In 2005, the Nigerian federal government’s OSSAP-MDGs (Office of the Senior Special Assistant to the President on the Millennium Development Goals) created the Conditional Grants Scheme (CGS) as a way to channel $1.2 billion USD into local infrastructure development projects. Through this scheme, funds are released to Local Government Areas (LGAs) to be used for specific, approved purposes geared towards reducing poverty and improving education and public health.
In order to facilitate local development at scale like this, OSSAP-MDGs partnered with Columbia University to collect rigorous data about the existing state of social infrastucture throughout Nigeria, and create a data-driven local planning process. The data, collected in batches from 2009 to 2013, created a geo-referenced inventory of facility-level data for the nation’s health, education, and public water facilities. The data was then used to inform local, state, and federal interventions so that gaps in access to social services could be lowered, helping Nigeria achieve the MDGs.
Our team at Columbia University’s Sustainable Engineering Lab created digital systems to enable all of this data collection (all of which was collected on smartphones), as well as the information systems that allowed this data to enable planning for new infrastucture development.
The homepage of NMIS, which was designed by our team.
One of the things we thought a lot about was how the trove of data we were helping collect could inform local planners, whose training was in social development (such as water management, or public works) rather than computer systems or data analysis. To illustrate just how difficult it would be for someone to interpret this data themselves, here is an example of what raw data from a survey might look like.

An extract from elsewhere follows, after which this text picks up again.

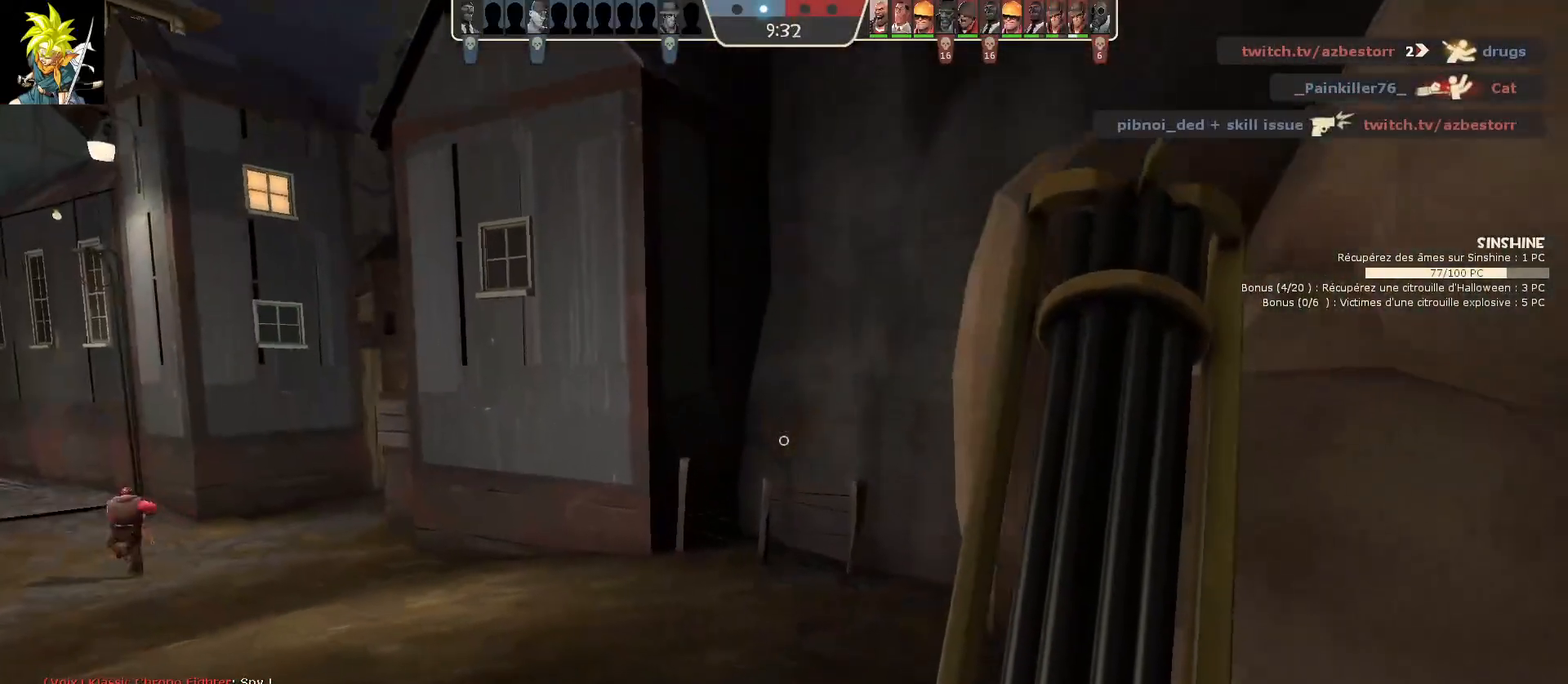
{"keys": [], "mouse": [], "events": []}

A sample of raw survey data from the baseline inventory.
To our users, this kind of data was virtually useless, and irrelevant to their actual goals of creating better social infrastructure. As the software and data team, our job was to turn this overwhelming raw data into maps and informational displays which were much more actionable to the planners. To do so, we worked closely with health and education experts at Columbia and created indicators that would be much meaningful for development in each invidual sector instead.
A map of whether health facilities in Doma LGA offer delivery services.
Although creating the data systems to transfrom the data in this way was difficult and tedious work, we realized it was all worth it when we heard from some of our local planners:
When I was hired, I was new to this LGA. I spent my first month getting acquainted with the area; the local community showed me the schools and clinics, and we had a lot of community meetings… I was looking at NMIS, later, and I realized that in the very outskirts of the LGA, we had some health facilities that were not doing very well. The local community hadn’t told me about that area because it was hard to travel there—they didn’t want to inconvenience me. But those are exactly the facilities that we need to be helping develop further!
I was the Systems Designer and Technical Project Manager, in charge of working with the Nigerian government to understand their needs, conceptually design the software systems to best meet those needs, and make sure that what we designed got built on-time and shipped in a way that solved the on-the-ground needs of our counterparts. In my three years with the project, I did everything from attend high-level government meetings, test our data collection surveys under the hot Nigerian sun, write software, write questionnaires, learn R in order to analyze large amounts of data, lead a software team of 8 people, train staff in Nigeria to use our work, write year-end reports, and interview local-level planning staff about how our systems helped them do their jobs better.
Ultimately, we trained our Nigerian counterparts to maintain the sofware systems we had built. A picture from one of the trainings.
When I think of my largest contributions to the team, I feel most proud of (1) making sure that we were solving real needs with the data systems we built; (2) ensuring our systems were built in such a way that we could ultimately hand them over to our Nigerian colleagues; and (3) introducing a data-driven approach to our own team 1.
Until I got there, our team was building data pass-through systems: we would help collect the data, and display it for other people (local planners) to analyze. This was well and good, but I thought that we should also analyze the data ourselves, holistically, to see if we could learn anything interesting. Given this was a new proposal, I decided to kickstart the effort: I learned R in the evenings, and started to create analyses comparing different regions in Nigeria to each other. This kind of analysis yielded insights that were interesting enough that we hired data scientists into the team, and eventually advised the Nigerian government to take on a second “clean-up” data collection effort. By looking at the data carefully, we were able to figure out places where the data coverage was low, and where we had to send back enumerators to collect data from the local level again.